Theorem 1 (Clairaut's Theorem): Let $z = f(x,y)$ be a two variable real-valued function that is defined on a disk $\mathcal D$ that contains the point $(a,b)$. Then if $\frac{\partial^2 z}{\partial y \partial x}$ and $\frac{\partial z^2}{\partial x \partial y}$ are continuous on $\mathcal D$ then $\frac{\partial^2 z}{\partial y \partial x} = \frac{\partial^2 z}{\partial x \partial y}$. |

We now have a condition to greatly reduce our work when computing second partial derivatives provided that they are both continuous on a disk $\mathcal D$ containing such a point.

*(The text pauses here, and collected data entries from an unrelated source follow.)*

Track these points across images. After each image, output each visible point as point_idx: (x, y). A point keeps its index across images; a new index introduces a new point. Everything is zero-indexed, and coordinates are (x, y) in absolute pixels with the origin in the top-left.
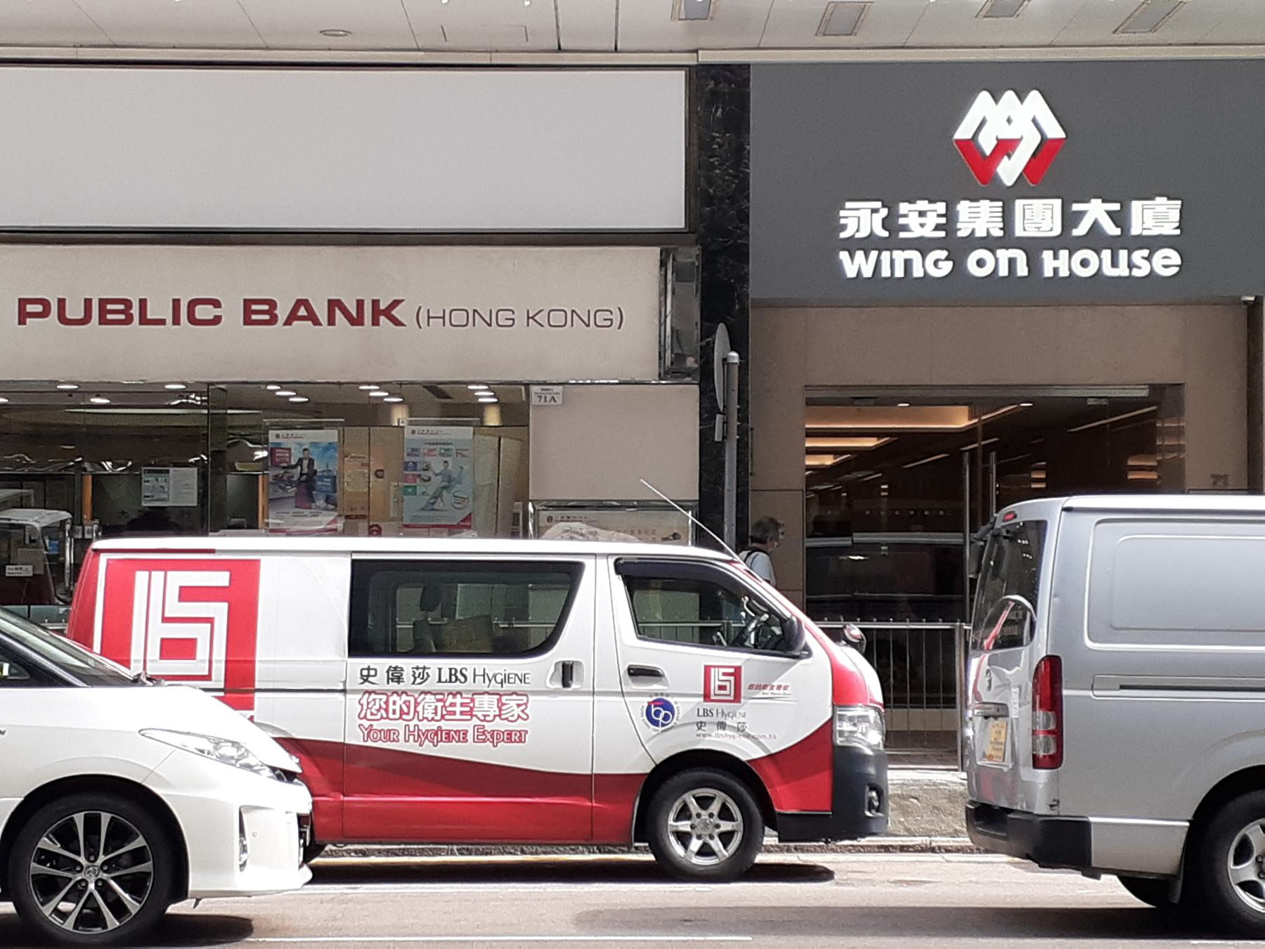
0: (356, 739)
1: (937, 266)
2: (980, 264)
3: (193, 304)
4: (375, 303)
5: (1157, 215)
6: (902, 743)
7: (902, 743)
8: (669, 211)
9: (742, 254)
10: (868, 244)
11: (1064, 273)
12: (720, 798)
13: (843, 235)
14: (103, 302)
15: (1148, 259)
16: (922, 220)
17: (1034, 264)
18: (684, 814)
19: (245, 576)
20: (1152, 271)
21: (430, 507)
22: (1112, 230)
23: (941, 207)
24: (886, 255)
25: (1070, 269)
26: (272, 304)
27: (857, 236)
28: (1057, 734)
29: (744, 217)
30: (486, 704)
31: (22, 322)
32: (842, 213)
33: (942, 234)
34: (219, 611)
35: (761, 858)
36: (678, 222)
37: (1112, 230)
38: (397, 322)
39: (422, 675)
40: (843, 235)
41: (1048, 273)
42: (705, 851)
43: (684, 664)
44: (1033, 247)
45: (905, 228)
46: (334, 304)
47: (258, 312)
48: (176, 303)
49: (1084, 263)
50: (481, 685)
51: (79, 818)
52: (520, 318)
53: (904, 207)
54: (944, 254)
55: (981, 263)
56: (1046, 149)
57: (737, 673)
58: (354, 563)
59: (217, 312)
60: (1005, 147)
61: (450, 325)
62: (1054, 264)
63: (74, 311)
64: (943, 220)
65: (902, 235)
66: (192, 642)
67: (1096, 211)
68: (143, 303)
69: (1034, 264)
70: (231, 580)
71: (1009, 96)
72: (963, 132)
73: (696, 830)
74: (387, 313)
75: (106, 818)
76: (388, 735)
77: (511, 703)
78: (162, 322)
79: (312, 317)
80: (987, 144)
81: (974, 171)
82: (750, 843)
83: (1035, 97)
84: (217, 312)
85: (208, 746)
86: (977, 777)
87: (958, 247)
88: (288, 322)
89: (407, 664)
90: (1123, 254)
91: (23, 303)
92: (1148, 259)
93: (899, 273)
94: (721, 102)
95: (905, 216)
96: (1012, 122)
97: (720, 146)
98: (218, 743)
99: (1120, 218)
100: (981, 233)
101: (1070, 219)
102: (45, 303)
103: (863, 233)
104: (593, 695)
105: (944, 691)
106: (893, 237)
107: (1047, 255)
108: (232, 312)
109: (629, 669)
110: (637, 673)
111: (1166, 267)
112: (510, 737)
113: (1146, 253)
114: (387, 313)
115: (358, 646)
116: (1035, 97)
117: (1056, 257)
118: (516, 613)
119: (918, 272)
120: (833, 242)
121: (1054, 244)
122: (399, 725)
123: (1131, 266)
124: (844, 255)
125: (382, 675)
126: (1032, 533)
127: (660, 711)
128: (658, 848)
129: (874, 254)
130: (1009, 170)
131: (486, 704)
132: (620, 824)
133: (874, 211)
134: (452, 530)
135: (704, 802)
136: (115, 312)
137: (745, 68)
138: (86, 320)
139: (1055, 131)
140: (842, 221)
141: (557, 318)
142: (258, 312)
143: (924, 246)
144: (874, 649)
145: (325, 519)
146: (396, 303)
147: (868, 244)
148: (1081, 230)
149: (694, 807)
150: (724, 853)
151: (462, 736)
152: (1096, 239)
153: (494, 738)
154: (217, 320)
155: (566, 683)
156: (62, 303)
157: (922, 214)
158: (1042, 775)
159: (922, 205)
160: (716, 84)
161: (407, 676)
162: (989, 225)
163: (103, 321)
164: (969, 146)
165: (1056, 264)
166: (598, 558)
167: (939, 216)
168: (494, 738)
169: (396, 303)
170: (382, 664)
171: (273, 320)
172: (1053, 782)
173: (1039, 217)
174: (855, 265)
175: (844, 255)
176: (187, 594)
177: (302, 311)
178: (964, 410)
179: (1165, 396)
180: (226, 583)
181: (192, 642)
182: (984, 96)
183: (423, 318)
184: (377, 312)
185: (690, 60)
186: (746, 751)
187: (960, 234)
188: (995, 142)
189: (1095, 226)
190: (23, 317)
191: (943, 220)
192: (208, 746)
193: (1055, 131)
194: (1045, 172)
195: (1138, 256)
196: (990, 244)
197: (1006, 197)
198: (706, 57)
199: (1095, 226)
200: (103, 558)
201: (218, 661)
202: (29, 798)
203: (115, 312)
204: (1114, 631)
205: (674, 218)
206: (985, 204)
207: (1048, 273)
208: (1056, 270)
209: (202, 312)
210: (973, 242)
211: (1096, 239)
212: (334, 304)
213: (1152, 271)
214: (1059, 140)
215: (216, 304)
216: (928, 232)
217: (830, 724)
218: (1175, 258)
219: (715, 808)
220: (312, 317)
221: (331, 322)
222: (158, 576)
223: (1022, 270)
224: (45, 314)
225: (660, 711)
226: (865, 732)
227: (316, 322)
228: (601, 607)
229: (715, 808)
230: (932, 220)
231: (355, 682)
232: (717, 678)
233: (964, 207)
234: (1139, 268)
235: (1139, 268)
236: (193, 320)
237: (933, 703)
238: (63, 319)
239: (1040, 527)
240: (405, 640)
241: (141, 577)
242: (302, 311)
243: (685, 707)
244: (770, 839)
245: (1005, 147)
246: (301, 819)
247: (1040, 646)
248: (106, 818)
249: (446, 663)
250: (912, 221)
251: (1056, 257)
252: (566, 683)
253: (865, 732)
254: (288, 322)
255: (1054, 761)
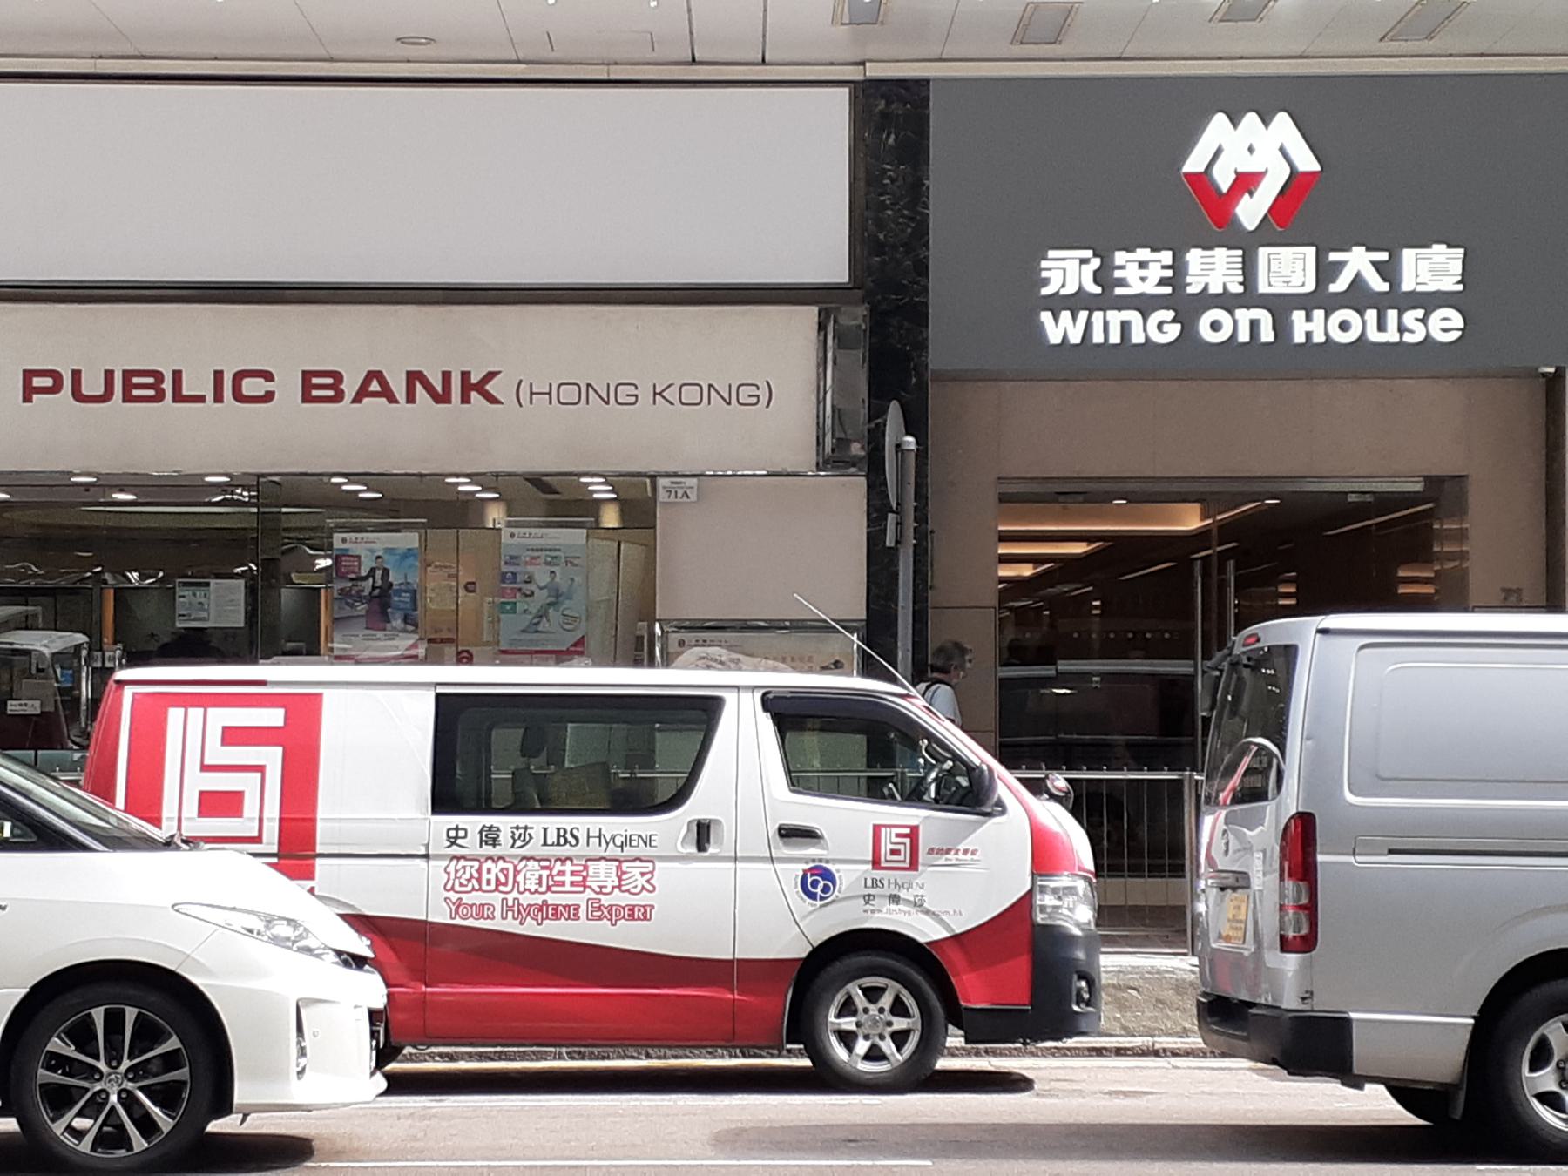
0: (441, 916)
1: (1162, 329)
2: (1215, 327)
3: (239, 376)
4: (465, 375)
5: (1434, 267)
6: (1118, 921)
7: (1118, 921)
8: (829, 262)
9: (919, 315)
10: (1076, 302)
11: (1319, 338)
12: (893, 988)
13: (1045, 291)
14: (128, 375)
15: (1424, 321)
16: (1143, 273)
17: (1282, 327)
18: (848, 1008)
19: (304, 714)
20: (1428, 335)
21: (533, 628)
22: (1379, 285)
23: (1166, 257)
24: (1098, 316)
25: (1326, 334)
26: (337, 376)
27: (1063, 292)
28: (1311, 909)
29: (922, 269)
30: (603, 873)
31: (27, 398)
32: (1044, 264)
33: (1168, 290)
34: (272, 757)
35: (943, 1063)
36: (841, 275)
37: (1379, 285)
38: (492, 399)
39: (523, 836)
40: (1045, 291)
41: (1299, 338)
42: (874, 1055)
43: (848, 823)
44: (1280, 306)
45: (1122, 283)
46: (414, 377)
47: (319, 387)
48: (219, 375)
49: (1344, 326)
50: (596, 849)
51: (98, 1014)
52: (645, 395)
53: (1120, 257)
54: (1170, 314)
55: (1215, 326)
56: (1297, 185)
57: (913, 834)
58: (439, 698)
59: (270, 386)
60: (1246, 182)
61: (558, 403)
62: (1306, 327)
63: (92, 386)
64: (1169, 273)
65: (1119, 291)
66: (238, 796)
67: (1358, 262)
68: (177, 375)
69: (1282, 327)
70: (286, 718)
71: (1251, 119)
72: (1194, 163)
73: (863, 1028)
74: (480, 387)
75: (131, 1014)
76: (481, 910)
77: (634, 871)
78: (200, 399)
79: (387, 393)
80: (1224, 179)
81: (1208, 212)
82: (930, 1044)
83: (1282, 120)
84: (270, 386)
85: (258, 925)
86: (1211, 962)
87: (1187, 307)
88: (357, 399)
89: (505, 823)
90: (1392, 315)
91: (28, 375)
92: (1424, 321)
93: (1115, 338)
94: (893, 126)
95: (1122, 267)
96: (1255, 151)
97: (893, 181)
98: (270, 921)
99: (1388, 271)
100: (1216, 289)
101: (1326, 272)
102: (56, 375)
103: (1070, 289)
104: (735, 861)
105: (1170, 856)
106: (1107, 294)
107: (1298, 316)
108: (288, 387)
109: (780, 829)
110: (789, 833)
111: (1445, 330)
112: (632, 913)
113: (1420, 313)
114: (480, 387)
115: (444, 800)
116: (1282, 120)
117: (1309, 319)
118: (639, 760)
119: (1137, 337)
120: (1032, 299)
121: (1307, 303)
122: (495, 899)
123: (1402, 329)
124: (1046, 317)
125: (474, 836)
126: (1279, 661)
127: (818, 881)
128: (816, 1051)
129: (1083, 315)
130: (1251, 211)
131: (603, 873)
132: (769, 1021)
133: (1084, 261)
134: (561, 657)
135: (872, 994)
136: (143, 386)
137: (923, 84)
138: (106, 396)
139: (1307, 162)
140: (1044, 274)
141: (690, 395)
142: (319, 387)
143: (1145, 305)
144: (1083, 804)
145: (403, 643)
146: (491, 375)
147: (1076, 302)
148: (1340, 285)
149: (860, 1000)
150: (897, 1057)
151: (572, 912)
152: (1358, 296)
153: (612, 914)
154: (268, 397)
155: (701, 847)
156: (76, 375)
157: (1143, 265)
158: (1292, 960)
159: (1143, 254)
160: (888, 104)
161: (505, 837)
162: (1226, 279)
163: (128, 398)
164: (1201, 181)
165: (1309, 327)
166: (742, 692)
167: (1164, 267)
168: (612, 914)
169: (491, 375)
170: (473, 823)
171: (338, 397)
172: (1305, 969)
173: (1287, 269)
174: (1060, 329)
175: (1046, 317)
176: (232, 736)
177: (375, 385)
178: (1195, 508)
179: (1444, 491)
180: (280, 722)
181: (238, 796)
182: (1220, 120)
183: (525, 394)
184: (467, 387)
185: (855, 74)
186: (925, 931)
187: (1190, 290)
188: (1233, 177)
189: (1358, 280)
190: (28, 393)
191: (1169, 273)
192: (258, 925)
193: (1307, 162)
194: (1295, 213)
195: (1411, 317)
196: (1227, 302)
197: (1248, 245)
198: (875, 71)
199: (1358, 280)
200: (128, 692)
201: (270, 820)
202: (36, 989)
203: (143, 386)
204: (1380, 782)
205: (836, 270)
206: (1221, 253)
207: (1299, 338)
208: (1308, 335)
209: (251, 387)
210: (1206, 300)
211: (1358, 296)
212: (414, 377)
213: (1428, 335)
214: (1313, 174)
215: (268, 376)
216: (1151, 288)
217: (1028, 897)
218: (1457, 320)
219: (886, 1001)
220: (387, 393)
221: (411, 398)
222: (196, 713)
223: (1267, 335)
224: (56, 389)
225: (818, 881)
226: (1072, 908)
227: (392, 399)
228: (745, 752)
229: (886, 1001)
230: (1155, 273)
231: (440, 846)
232: (888, 840)
233: (1194, 257)
234: (1412, 332)
235: (1412, 332)
236: (239, 397)
237: (1156, 871)
238: (78, 395)
239: (1289, 653)
240: (502, 794)
241: (175, 715)
242: (375, 385)
243: (849, 876)
244: (955, 1039)
245: (1246, 182)
246: (374, 1015)
247: (1289, 801)
248: (131, 1014)
249: (553, 822)
250: (1131, 273)
251: (1309, 319)
252: (701, 847)
253: (1072, 908)
254: (357, 399)
255: (1306, 943)
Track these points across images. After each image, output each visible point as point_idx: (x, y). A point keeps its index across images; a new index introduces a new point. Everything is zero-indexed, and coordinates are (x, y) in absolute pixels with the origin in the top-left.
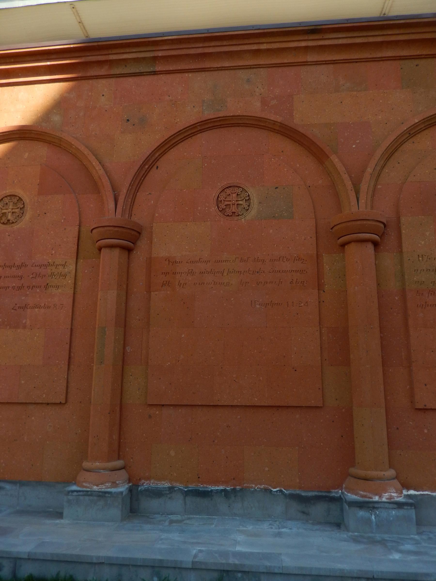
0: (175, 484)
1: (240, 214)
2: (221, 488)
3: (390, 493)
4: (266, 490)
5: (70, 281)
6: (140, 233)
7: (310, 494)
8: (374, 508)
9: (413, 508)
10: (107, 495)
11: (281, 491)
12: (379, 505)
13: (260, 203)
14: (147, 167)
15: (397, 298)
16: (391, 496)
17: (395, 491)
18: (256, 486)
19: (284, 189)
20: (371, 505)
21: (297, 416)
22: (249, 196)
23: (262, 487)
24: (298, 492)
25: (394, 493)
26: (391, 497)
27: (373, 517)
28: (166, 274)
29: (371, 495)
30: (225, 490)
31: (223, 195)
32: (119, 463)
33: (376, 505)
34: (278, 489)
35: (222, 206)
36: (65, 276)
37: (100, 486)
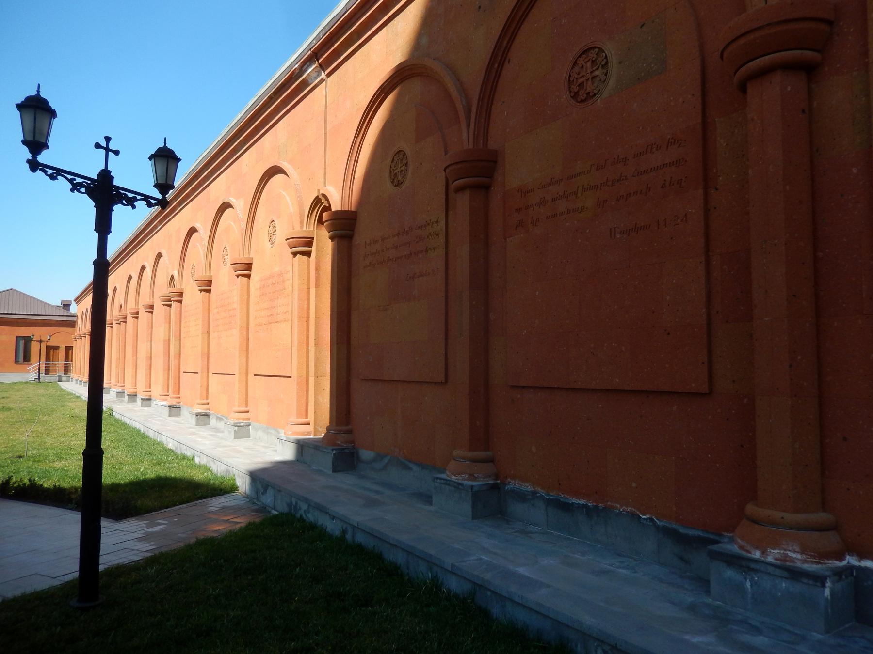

More generally, if $z = f(x, y)$ is continuous for all of $\mathbb{R}^2$ and so is $\frac{\partial^2 z}{\partial y \partial x}$ and $\frac{\partial ^2 z}{\partial x \partial y}$ then $\frac{\partial ^2 z}{\partial y \partial x} = \frac{\partial ^2 z}{\partial x \partial y}$.

Theorem 1 above can also be generalized for real-valued functions of several variables and for even higher order partial derivatives.

## Example 1

**Let $f(x, y) = xe^x y^3 \cos y$. Find all second partial derivatives for $f$.**

First let's compute the first partial derivatives. We note that $\frac{\partial f}{\partial x} = (e^x + xe^x) y^3 \cos y$, and $\frac{\partial f}{\partial y} = xe^x(3y^2 \cos y - y^3 \sin y)$.

So we have that $\frac{\partial^2 f}{\partial x^2} = e^xy^3 \cos y +(e^x + xe^x) y^3 \cos y$.

Now $\frac{\partial^2 f}{\partial y \partial x} = (e^x + xe^x)(3y^2 \cos y - y^3 \sin y)$. In computing $\frac{\partial^2 f}{\partial x \partial y}$, notice that $f(x,y)$ is a continuous two variable real-valued function since each component of the product is continuous. Therefore by Clairaut's Theorem, $\frac{\partial ^2 f}{\partial x \partial y} = (e^x + xe^x)(3y^2 \cos y - y^3 \sin y)$.

Now lastly, $\frac{\partial^2 f}{\partial y^2} = xe^x([6y \cos y - 3y^2 \sin y] - [3y^2 \sin y + y^3 \cos y])$.